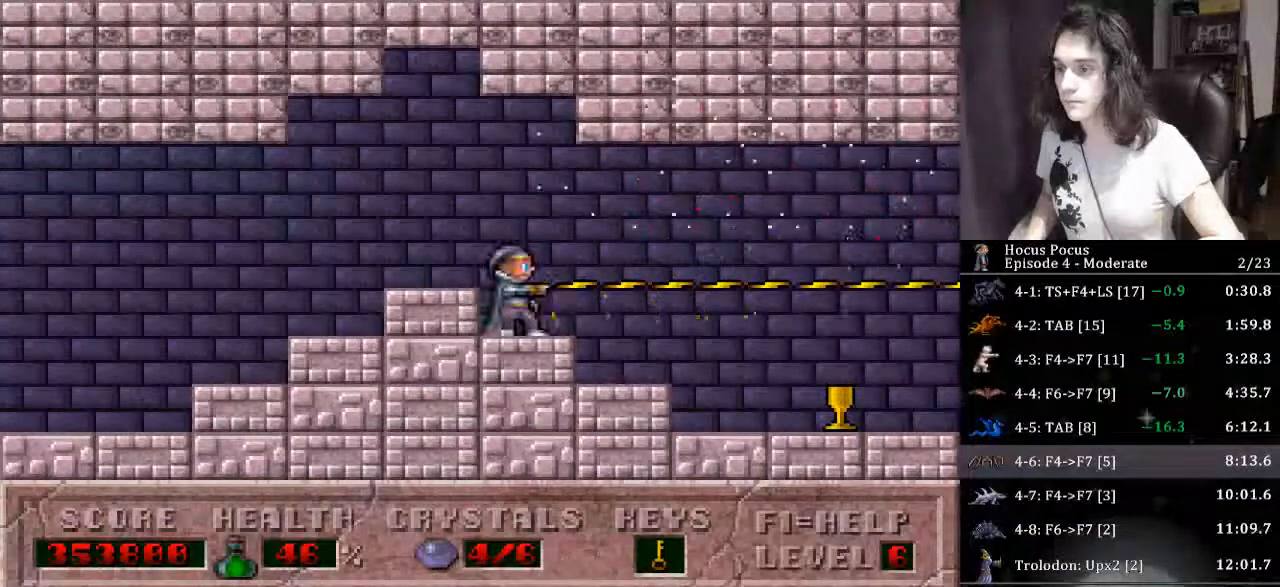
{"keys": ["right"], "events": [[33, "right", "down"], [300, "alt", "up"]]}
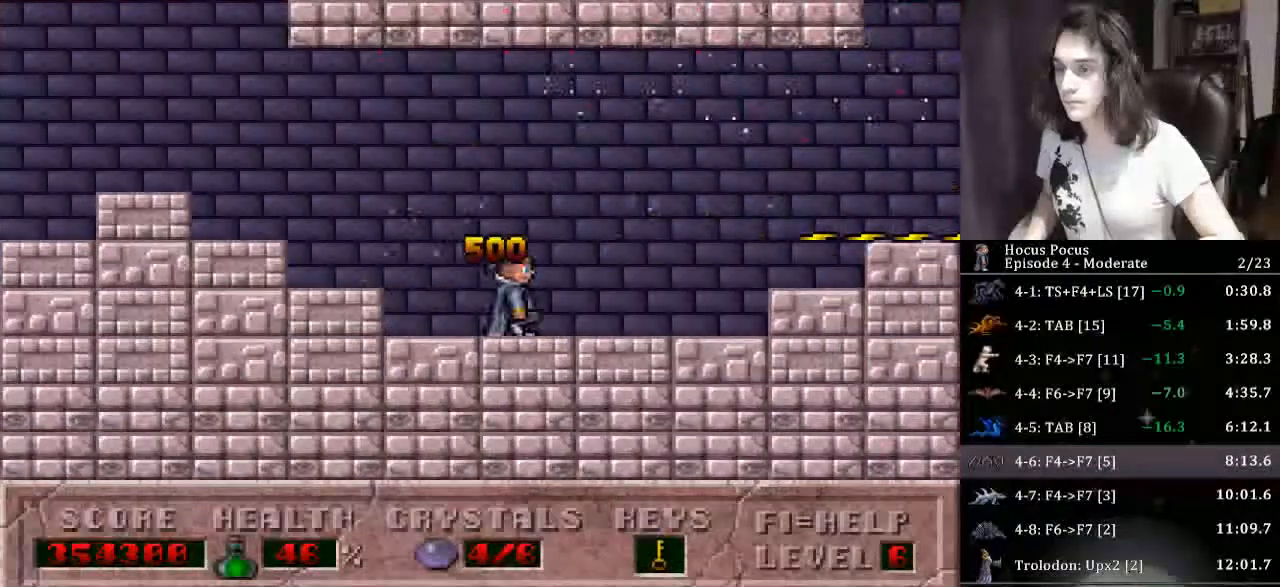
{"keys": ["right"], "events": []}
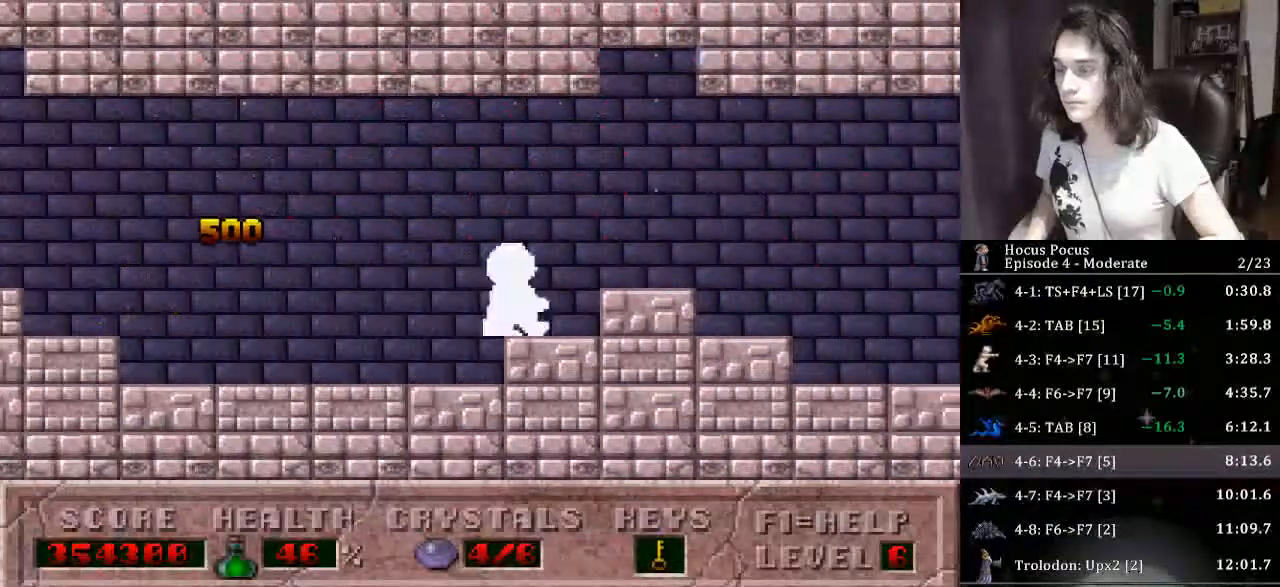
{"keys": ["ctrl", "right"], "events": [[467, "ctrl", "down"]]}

* * *

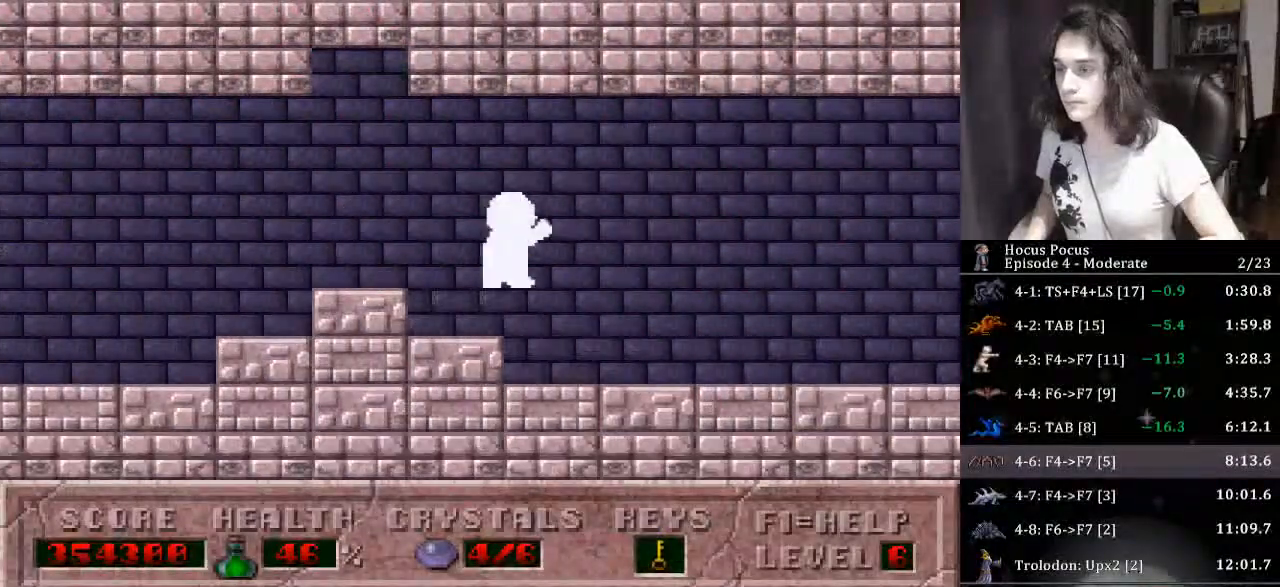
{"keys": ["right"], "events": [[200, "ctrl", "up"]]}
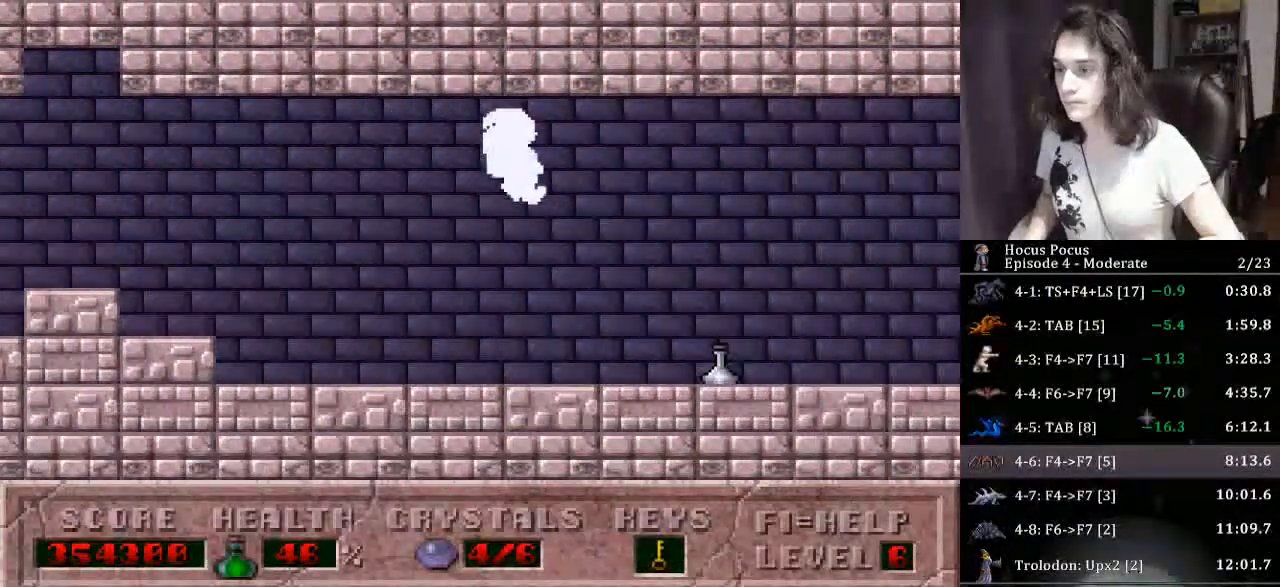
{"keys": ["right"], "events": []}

| THE PROBLEM |
Copy every line in the records above that contains the word "down".

| EXERCISE RESULT |
{"keys": ["right"], "events": [[33, "right", "down"], [300, "alt", "up"]]}
{"keys": ["ctrl", "right"], "events": [[467, "ctrl", "down"]]}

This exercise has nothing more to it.